─── Source material

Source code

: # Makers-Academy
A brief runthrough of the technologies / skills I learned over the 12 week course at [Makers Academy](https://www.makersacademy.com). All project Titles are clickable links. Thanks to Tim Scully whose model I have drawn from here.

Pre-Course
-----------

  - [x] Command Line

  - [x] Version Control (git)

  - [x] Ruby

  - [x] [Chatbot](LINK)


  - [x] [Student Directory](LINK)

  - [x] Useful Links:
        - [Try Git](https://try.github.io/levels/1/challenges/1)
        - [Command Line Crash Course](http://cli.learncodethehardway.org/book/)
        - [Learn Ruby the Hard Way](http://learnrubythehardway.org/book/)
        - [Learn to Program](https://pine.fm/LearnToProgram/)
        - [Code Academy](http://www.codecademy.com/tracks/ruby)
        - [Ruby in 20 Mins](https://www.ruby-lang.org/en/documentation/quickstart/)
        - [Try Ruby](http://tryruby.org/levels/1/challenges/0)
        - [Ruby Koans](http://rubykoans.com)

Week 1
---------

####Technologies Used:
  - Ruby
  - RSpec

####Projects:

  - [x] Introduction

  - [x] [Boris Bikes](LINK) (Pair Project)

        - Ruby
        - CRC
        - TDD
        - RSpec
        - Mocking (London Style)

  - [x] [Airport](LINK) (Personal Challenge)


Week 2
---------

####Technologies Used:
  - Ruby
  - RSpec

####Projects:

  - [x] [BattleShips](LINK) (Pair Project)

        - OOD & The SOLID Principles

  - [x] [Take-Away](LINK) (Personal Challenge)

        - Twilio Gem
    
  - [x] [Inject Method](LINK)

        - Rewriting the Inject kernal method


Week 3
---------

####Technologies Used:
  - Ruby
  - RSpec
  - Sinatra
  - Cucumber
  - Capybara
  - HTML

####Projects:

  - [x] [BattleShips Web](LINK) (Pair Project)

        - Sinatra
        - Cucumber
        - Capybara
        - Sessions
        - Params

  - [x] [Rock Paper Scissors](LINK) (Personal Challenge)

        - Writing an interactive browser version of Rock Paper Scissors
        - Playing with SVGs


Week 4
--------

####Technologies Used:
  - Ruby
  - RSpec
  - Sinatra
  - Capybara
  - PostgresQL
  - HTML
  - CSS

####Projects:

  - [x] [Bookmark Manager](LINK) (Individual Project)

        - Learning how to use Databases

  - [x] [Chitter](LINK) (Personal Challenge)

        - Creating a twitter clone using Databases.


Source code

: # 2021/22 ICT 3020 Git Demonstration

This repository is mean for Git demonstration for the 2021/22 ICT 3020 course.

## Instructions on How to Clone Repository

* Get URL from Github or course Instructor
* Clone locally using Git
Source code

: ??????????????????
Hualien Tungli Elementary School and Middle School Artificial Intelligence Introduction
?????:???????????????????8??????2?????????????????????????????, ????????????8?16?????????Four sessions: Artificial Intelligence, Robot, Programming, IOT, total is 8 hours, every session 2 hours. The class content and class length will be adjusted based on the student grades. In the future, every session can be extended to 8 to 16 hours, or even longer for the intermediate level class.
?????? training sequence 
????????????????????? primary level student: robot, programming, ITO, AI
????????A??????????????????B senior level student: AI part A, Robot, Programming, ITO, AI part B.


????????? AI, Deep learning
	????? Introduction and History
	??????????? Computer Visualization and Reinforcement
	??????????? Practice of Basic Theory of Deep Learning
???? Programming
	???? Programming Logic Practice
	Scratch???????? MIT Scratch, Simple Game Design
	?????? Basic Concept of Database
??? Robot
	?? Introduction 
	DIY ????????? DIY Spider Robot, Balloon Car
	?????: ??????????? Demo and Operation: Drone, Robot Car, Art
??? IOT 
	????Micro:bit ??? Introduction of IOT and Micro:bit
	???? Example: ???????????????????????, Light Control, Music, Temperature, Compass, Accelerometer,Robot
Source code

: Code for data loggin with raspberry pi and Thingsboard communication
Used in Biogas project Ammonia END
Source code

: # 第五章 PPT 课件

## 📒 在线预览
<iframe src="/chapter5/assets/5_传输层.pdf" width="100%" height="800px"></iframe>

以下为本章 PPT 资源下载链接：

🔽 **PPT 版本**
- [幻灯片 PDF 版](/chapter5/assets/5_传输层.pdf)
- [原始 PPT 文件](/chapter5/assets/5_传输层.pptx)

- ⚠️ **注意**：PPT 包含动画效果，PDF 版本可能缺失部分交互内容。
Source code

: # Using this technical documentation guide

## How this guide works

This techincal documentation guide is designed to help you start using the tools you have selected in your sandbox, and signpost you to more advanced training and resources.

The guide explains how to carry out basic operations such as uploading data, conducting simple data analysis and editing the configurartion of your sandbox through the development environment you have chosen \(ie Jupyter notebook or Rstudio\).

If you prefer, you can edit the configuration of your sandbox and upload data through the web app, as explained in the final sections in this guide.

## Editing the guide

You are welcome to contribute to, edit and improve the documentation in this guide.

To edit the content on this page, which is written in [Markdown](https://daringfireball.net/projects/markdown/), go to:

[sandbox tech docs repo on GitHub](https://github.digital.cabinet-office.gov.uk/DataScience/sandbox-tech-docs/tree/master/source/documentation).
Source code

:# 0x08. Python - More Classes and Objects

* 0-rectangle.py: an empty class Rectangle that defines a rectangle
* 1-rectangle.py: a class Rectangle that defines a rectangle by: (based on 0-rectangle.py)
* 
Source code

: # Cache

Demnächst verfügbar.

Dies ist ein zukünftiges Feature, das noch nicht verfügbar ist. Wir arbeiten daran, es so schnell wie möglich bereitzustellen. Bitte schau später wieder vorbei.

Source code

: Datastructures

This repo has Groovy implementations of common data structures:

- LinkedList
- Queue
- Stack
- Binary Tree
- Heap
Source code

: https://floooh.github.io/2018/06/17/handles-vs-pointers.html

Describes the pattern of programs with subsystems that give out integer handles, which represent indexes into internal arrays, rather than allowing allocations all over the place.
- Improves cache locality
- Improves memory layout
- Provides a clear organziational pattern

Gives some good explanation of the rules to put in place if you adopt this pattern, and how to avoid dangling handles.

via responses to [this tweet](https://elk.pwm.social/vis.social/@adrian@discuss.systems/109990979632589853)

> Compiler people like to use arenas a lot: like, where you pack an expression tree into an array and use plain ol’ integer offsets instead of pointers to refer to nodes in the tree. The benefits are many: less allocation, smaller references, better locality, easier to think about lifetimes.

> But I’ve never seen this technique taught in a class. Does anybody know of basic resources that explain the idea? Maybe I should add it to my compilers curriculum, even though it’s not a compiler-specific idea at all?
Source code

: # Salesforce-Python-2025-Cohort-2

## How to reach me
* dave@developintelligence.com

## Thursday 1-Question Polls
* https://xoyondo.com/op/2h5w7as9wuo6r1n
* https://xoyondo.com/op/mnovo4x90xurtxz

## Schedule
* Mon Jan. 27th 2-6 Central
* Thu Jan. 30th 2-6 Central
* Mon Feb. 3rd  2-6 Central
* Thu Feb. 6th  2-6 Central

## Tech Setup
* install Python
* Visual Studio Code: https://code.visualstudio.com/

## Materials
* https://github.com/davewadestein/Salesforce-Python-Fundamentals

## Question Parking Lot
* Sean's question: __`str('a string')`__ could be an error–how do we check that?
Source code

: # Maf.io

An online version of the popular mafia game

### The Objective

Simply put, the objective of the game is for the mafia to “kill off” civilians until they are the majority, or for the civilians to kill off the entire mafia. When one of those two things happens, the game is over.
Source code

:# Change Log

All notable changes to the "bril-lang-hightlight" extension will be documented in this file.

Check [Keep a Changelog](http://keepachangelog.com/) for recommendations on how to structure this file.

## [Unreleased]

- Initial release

──────

## Work to be completed:
Look over the records above and filter for each line with the word "Salesforce".

## Answer:
: # Salesforce-Python-2025-Cohort-2
* https://github.com/davewadestein/Salesforce-Python-Fundamentals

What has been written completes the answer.